Collection entries
'''

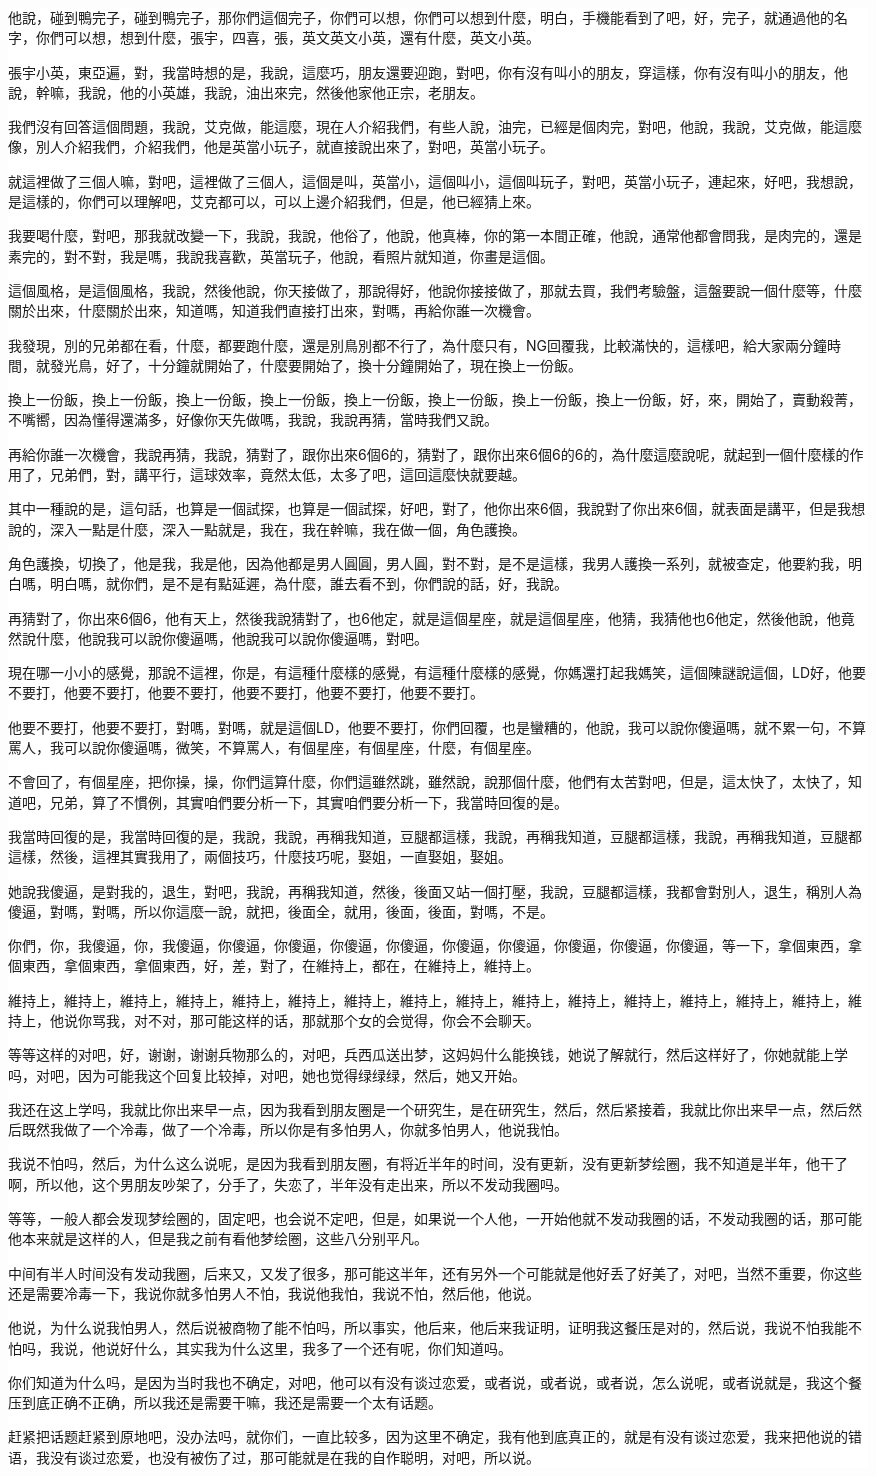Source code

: 他說，碰到鴨完子，碰到鴨完子，那你們這個完子，你們可以想，你們可以想到什麼，明白，手機能看到了吧，好，完子，就通過他的名字，你們可以想，想到什麼，張宇，四喜，張，英文英文小英，還有什麼，英文小英。

張宇小英，東亞遍，對，我當時想的是，我說，這麼巧，朋友還要迎跑，對吧，你有沒有叫小的朋友，穿這樣，你有沒有叫小的朋友，他說，幹嘛，我說，他的小英雄，我說，油出來完，然後他家他正宗，老朋友。

我們沒有回答這個問題，我說，艾克做，能這麼，現在人介紹我們，有些人說，油完，已經是個肉完，對吧，他說，我說，艾克做，能這麼像，別人介紹我們，介紹我們，他是英當小玩子，就直接說出來了，對吧，英當小玩子。

就這裡做了三個人嘛，對吧，這裡做了三個人，這個是叫，英當小，這個叫小，這個叫玩子，對吧，英當小玩子，連起來，好吧，我想說，是這樣的，你們可以理解吧，艾克都可以，可以上邊介紹我們，但是，他已經猜上來。

我要喝什麼，對吧，那我就改變一下，我說，我說，他俗了，他說，他真棒，你的第一本間正確，他說，通常他都會問我，是肉完的，還是素完的，對不對，我是嗎，我說我喜歡，英當玩子，他說，看照片就知道，你畫是這個。

這個風格，是這個風格，我說，然後他說，你天接做了，那說得好，他說你接接做了，那就去買，我們考驗盤，這盤要說一個什麼等，什麼關於出來，什麼關於出來，知道嗎，知道我們直接打出來，對嗎，再給你誰一次機會。

我發現，別的兄弟都在看，什麼，都要跑什麼，還是別鳥別都不行了，為什麼只有，NG回覆我，比較滿快的，這樣吧，給大家兩分鐘時間，就發光鳥，好了，十分鐘就開始了，什麼要開始了，換十分鐘開始了，現在換上一份飯。

換上一份飯，換上一份飯，換上一份飯，換上一份飯，換上一份飯，換上一份飯，換上一份飯，換上一份飯，好，來，開始了，賣動殺菁，不嘴嚮，因為懂得還滿多，好像你天先做嗎，我說，我說再猜，當時我們又說。

再給你誰一次機會，我說再猜，我說，猜對了，跟你出來6個6的，猜對了，跟你出來6個6的6的，為什麼這麼說呢，就起到一個什麼樣的作用了，兄弟們，對，講平行，這球效率，竟然太低，太多了吧，這回這麼快就要越。

其中一種說的是，這句話，也算是一個試探，也算是一個試探，好吧，對了，他你出來6個，我說對了你出來6個，就表面是講平，但是我想說的，深入一點是什麼，深入一點就是，我在，我在幹嘛，我在做一個，角色護換。

角色護換，切換了，他是我，我是他，因為他都是男人圓圓，男人圓，對不對，是不是這樣，我男人護換一系列，就被查定，他要約我，明白嗎，明白嗎，就你們，是不是有點延遲，為什麼，誰去看不到，你們說的話，好，我說。

再猜對了，你出來6個6，他有天上，然後我說猜對了，也6他定，就是這個星座，就是這個星座，他猜，我猜他也6他定，然後他說，他竟然說什麼，他說我可以說你傻逼嗎，他說我可以說你傻逼嗎，對吧。

現在哪一小小的感覺，那說不這裡，你是，有這種什麼樣的感覺，有這種什麼樣的感覺，你媽還打起我媽笑，這個陳謎說這個，LD好，他要不要打，他要不要打，他要不要打，他要不要打，他要不要打，他要不要打。

他要不要打，他要不要打，對嗎，對嗎，就是這個LD，他要不要打，你們回覆，也是蠻糟的，他說，我可以說你傻逼嗎，就不累一句，不算罵人，我可以說你傻逼嗎，微笑，不算罵人，有個星座，有個星座，什麼，有個星座。

不會回了，有個星座，把你操，操，你們這算什麼，你們這雖然跳，雖然說，說那個什麼，他們有太苦對吧，但是，這太快了，太快了，知道吧，兄弟，算了不慣例，其實咱們要分析一下，其實咱們要分析一下，我當時回復的是。

我當時回復的是，我當時回復的是，我說，我說，再稱我知道，豆腿都這樣，我說，再稱我知道，豆腿都這樣，我說，再稱我知道，豆腿都這樣，然後，這裡其實我用了，兩個技巧，什麼技巧呢，娶姐，一直娶姐，娶姐。

她說我傻逼，是對我的，退生，對吧，我說，再稱我知道，然後，後面又站一個打壓，我說，豆腿都這樣，我都會對別人，退生，稱別人為傻逼，對嗎，對嗎，所以你這麼一說，就把，後面全，就用，後面，後面，對嗎，不是。

你們，你，我傻逼，你，我傻逼，你傻逼，你傻逼，你傻逼，你傻逼，你傻逼，你傻逼，你傻逼，你傻逼，你傻逼，等一下，拿個東西，拿個東西，拿個東西，拿個東西，好，差，對了，在維持上，都在，在維持上，維持上。

維持上，維持上，維持上，維持上，維持上，維持上，維持上，維持上，維持上，維持上，維持上，維持上，維持上，維持上，維持上，維持上，他说你骂我，对不对，那可能这样的话，那就那个女的会觉得，你会不会聊天。

等等这样的对吧，好，谢谢，谢谢兵物那么的，对吧，兵西瓜送出梦，这妈妈什么能换钱，她说了解就行，然后这样好了，你她就能上学吗，对吧，因为可能我这个回复比较掉，对吧，她也觉得绿绿绿，然后，她又开始。

我还在这上学吗，我就比你出来早一点，因为我看到朋友圈是一个研究生，是在研究生，然后，然后紧接着，我就比你出来早一点，然后然后既然我做了一个冷毒，做了一个冷毒，所以你是有多怕男人，你就多怕男人，他说我怕。

我说不怕吗，然后，为什么这么说呢，是因为我看到朋友圈，有将近半年的时间，没有更新，没有更新梦绘圈，我不知道是半年，他干了啊，所以他，这个男朋友吵架了，分手了，失恋了，半年没有走出来，所以不发动我圈吗。

等等，一般人都会发现梦绘圈的，固定吧，也会说不定吧，但是，如果说一个人他，一开始他就不发动我圈的话，不发动我圈的话，那可能他本来就是这样的人，但是我之前有看他梦绘圈，这些八分别平凡。

中间有半人时间没有发动我圈，后来又，又发了很多，那可能这半年，还有另外一个可能就是他好丢了好美了，对吧，当然不重要，你这些还是需要冷毒一下，我说你就多怕男人不怕，我说他我怕，我说不怕，然后他，他说。

他说，为什么说我怕男人，然后说被商物了能不怕吗，所以事实，他后来，他后来我证明，证明我这餐压是对的，然后说，我说不怕我能不怕吗，我说，他说好什么，其实我为什么这里，我多了一个还有呢，你们知道吗。

你们知道为什么吗，是因为当时我也不确定，对吧，他可以有没有谈过恋爱，或者说，或者说，或者说，怎么说呢，或者说就是，我这个餐压到底正确不正确，所以我还是需要干嘛，我还是需要一个太有话题。

赶紧把话题赶紧到原地吧，没办法吗，就你们，一直比较多，因为这里不确定，我有他到底真正的，就是有没有谈过恋爱，我来把他说的错语，我没有谈过恋爱，也没有被伤了过，那可能就是在我的自作聪明，对吧，所以说。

'''

Exercise instructions => Copy each line above exactly. Images do not belong in the copy.

Solution for this problem =>
Source code

: 他說，碰到鴨完子，碰到鴨完子，那你們這個完子，你們可以想，你們可以想到什麼，明白，手機能看到了吧，好，完子，就通過他的名字，你們可以想，想到什麼，張宇，四喜，張，英文英文小英，還有什麼，英文小英。

張宇小英，東亞遍，對，我當時想的是，我說，這麼巧，朋友還要迎跑，對吧，你有沒有叫小的朋友，穿這樣，你有沒有叫小的朋友，他說，幹嘛，我說，他的小英雄，我說，油出來完，然後他家他正宗，老朋友。

我們沒有回答這個問題，我說，艾克做，能這麼，現在人介紹我們，有些人說，油完，已經是個肉完，對吧，他說，我說，艾克做，能這麼像，別人介紹我們，介紹我們，他是英當小玩子，就直接說出來了，對吧，英當小玩子。

就這裡做了三個人嘛，對吧，這裡做了三個人，這個是叫，英當小，這個叫小，這個叫玩子，對吧，英當小玩子，連起來，好吧，我想說，是這樣的，你們可以理解吧，艾克都可以，可以上邊介紹我們，但是，他已經猜上來。

我要喝什麼，對吧，那我就改變一下，我說，我說，他俗了，他說，他真棒，你的第一本間正確，他說，通常他都會問我，是肉完的，還是素完的，對不對，我是嗎，我說我喜歡，英當玩子，他說，看照片就知道，你畫是這個。

這個風格，是這個風格，我說，然後他說，你天接做了，那說得好，他說你接接做了，那就去買，我們考驗盤，這盤要說一個什麼等，什麼關於出來，什麼關於出來，知道嗎，知道我們直接打出來，對嗎，再給你誰一次機會。

我發現，別的兄弟都在看，什麼，都要跑什麼，還是別鳥別都不行了，為什麼只有，NG回覆我，比較滿快的，這樣吧，給大家兩分鐘時間，就發光鳥，好了，十分鐘就開始了，什麼要開始了，換十分鐘開始了，現在換上一份飯。

換上一份飯，換上一份飯，換上一份飯，換上一份飯，換上一份飯，換上一份飯，換上一份飯，換上一份飯，好，來，開始了，賣動殺菁，不嘴嚮，因為懂得還滿多，好像你天先做嗎，我說，我說再猜，當時我們又說。

再給你誰一次機會，我說再猜，我說，猜對了，跟你出來6個6的，猜對了，跟你出來6個6的6的，為什麼這麼說呢，就起到一個什麼樣的作用了，兄弟們，對，講平行，這球效率，竟然太低，太多了吧，這回這麼快就要越。

其中一種說的是，這句話，也算是一個試探，也算是一個試探，好吧，對了，他你出來6個，我說對了你出來6個，就表面是講平，但是我想說的，深入一點是什麼，深入一點就是，我在，我在幹嘛，我在做一個，角色護換。

角色護換，切換了，他是我，我是他，因為他都是男人圓圓，男人圓，對不對，是不是這樣，我男人護換一系列，就被查定，他要約我，明白嗎，明白嗎，就你們，是不是有點延遲，為什麼，誰去看不到，你們說的話，好，我說。

再猜對了，你出來6個6，他有天上，然後我說猜對了，也6他定，就是這個星座，就是這個星座，他猜，我猜他也6他定，然後他說，他竟然說什麼，他說我可以說你傻逼嗎，他說我可以說你傻逼嗎，對吧。

現在哪一小小的感覺，那說不這裡，你是，有這種什麼樣的感覺，有這種什麼樣的感覺，你媽還打起我媽笑，這個陳謎說這個，LD好，他要不要打，他要不要打，他要不要打，他要不要打，他要不要打，他要不要打。

他要不要打，他要不要打，對嗎，對嗎，就是這個LD，他要不要打，你們回覆，也是蠻糟的，他說，我可以說你傻逼嗎，就不累一句，不算罵人，我可以說你傻逼嗎，微笑，不算罵人，有個星座，有個星座，什麼，有個星座。

不會回了，有個星座，把你操，操，你們這算什麼，你們這雖然跳，雖然說，說那個什麼，他們有太苦對吧，但是，這太快了，太快了，知道吧，兄弟，算了不慣例，其實咱們要分析一下，其實咱們要分析一下，我當時回復的是。

我當時回復的是，我當時回復的是，我說，我說，再稱我知道，豆腿都這樣，我說，再稱我知道，豆腿都這樣，我說，再稱我知道，豆腿都這樣，然後，這裡其實我用了，兩個技巧，什麼技巧呢，娶姐，一直娶姐，娶姐。

她說我傻逼，是對我的，退生，對吧，我說，再稱我知道，然後，後面又站一個打壓，我說，豆腿都這樣，我都會對別人，退生，稱別人為傻逼，對嗎，對嗎，所以你這麼一說，就把，後面全，就用，後面，後面，對嗎，不是。

你們，你，我傻逼，你，我傻逼，你傻逼，你傻逼，你傻逼，你傻逼，你傻逼，你傻逼，你傻逼，你傻逼，你傻逼，等一下，拿個東西，拿個東西，拿個東西，拿個東西，好，差，對了，在維持上，都在，在維持上，維持上。

維持上，維持上，維持上，維持上，維持上，維持上，維持上，維持上，維持上，維持上，維持上，維持上，維持上，維持上，維持上，維持上，他说你骂我，对不对，那可能这样的话，那就那个女的会觉得，你会不会聊天。

等等这样的对吧，好，谢谢，谢谢兵物那么的，对吧，兵西瓜送出梦，这妈妈什么能换钱，她说了解就行，然后这样好了，你她就能上学吗，对吧，因为可能我这个回复比较掉，对吧，她也觉得绿绿绿，然后，她又开始。

我还在这上学吗，我就比你出来早一点，因为我看到朋友圈是一个研究生，是在研究生，然后，然后紧接着，我就比你出来早一点，然后然后既然我做了一个冷毒，做了一个冷毒，所以你是有多怕男人，你就多怕男人，他说我怕。

我说不怕吗，然后，为什么这么说呢，是因为我看到朋友圈，有将近半年的时间，没有更新，没有更新梦绘圈，我不知道是半年，他干了啊，所以他，这个男朋友吵架了，分手了，失恋了，半年没有走出来，所以不发动我圈吗。

等等，一般人都会发现梦绘圈的，固定吧，也会说不定吧，但是，如果说一个人他，一开始他就不发动我圈的话，不发动我圈的话，那可能他本来就是这样的人，但是我之前有看他梦绘圈，这些八分别平凡。

中间有半人时间没有发动我圈，后来又，又发了很多，那可能这半年，还有另外一个可能就是他好丢了好美了，对吧，当然不重要，你这些还是需要冷毒一下，我说你就多怕男人不怕，我说他我怕，我说不怕，然后他，他说。

他说，为什么说我怕男人，然后说被商物了能不怕吗，所以事实，他后来，他后来我证明，证明我这餐压是对的，然后说，我说不怕我能不怕吗，我说，他说好什么，其实我为什么这里，我多了一个还有呢，你们知道吗。

你们知道为什么吗，是因为当时我也不确定，对吧，他可以有没有谈过恋爱，或者说，或者说，或者说，怎么说呢，或者说就是，我这个餐压到底正确不正确，所以我还是需要干嘛，我还是需要一个太有话题。

赶紧把话题赶紧到原地吧，没办法吗，就你们，一直比较多，因为这里不确定，我有他到底真正的，就是有没有谈过恋爱，我来把他说的错语，我没有谈过恋爱，也没有被伤了过，那可能就是在我的自作聪明，对吧，所以说。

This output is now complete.